[Job]
Reply with one number: the count of lines in the listing that contain the string "players".

::: Extracted information :::

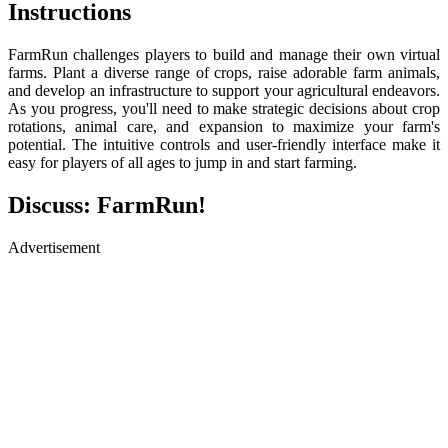
Instructions
FarmRun challenges players to build and manage their own virtual
farms. Plant a diverse range of crops, raise adorable farm animals,
and develop an infrastructure to support your agricultural endeavors.
As you progress, you'll need to make strategic decisions about crop
rotations, animal care, and expansion to maximize your farm's
potential. The intuitive controls and user-friendly interface make it
easy for players of all ages to jump in and start farming.
Discuss: FarmRun!
Advertisement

:::

[Your solution]
2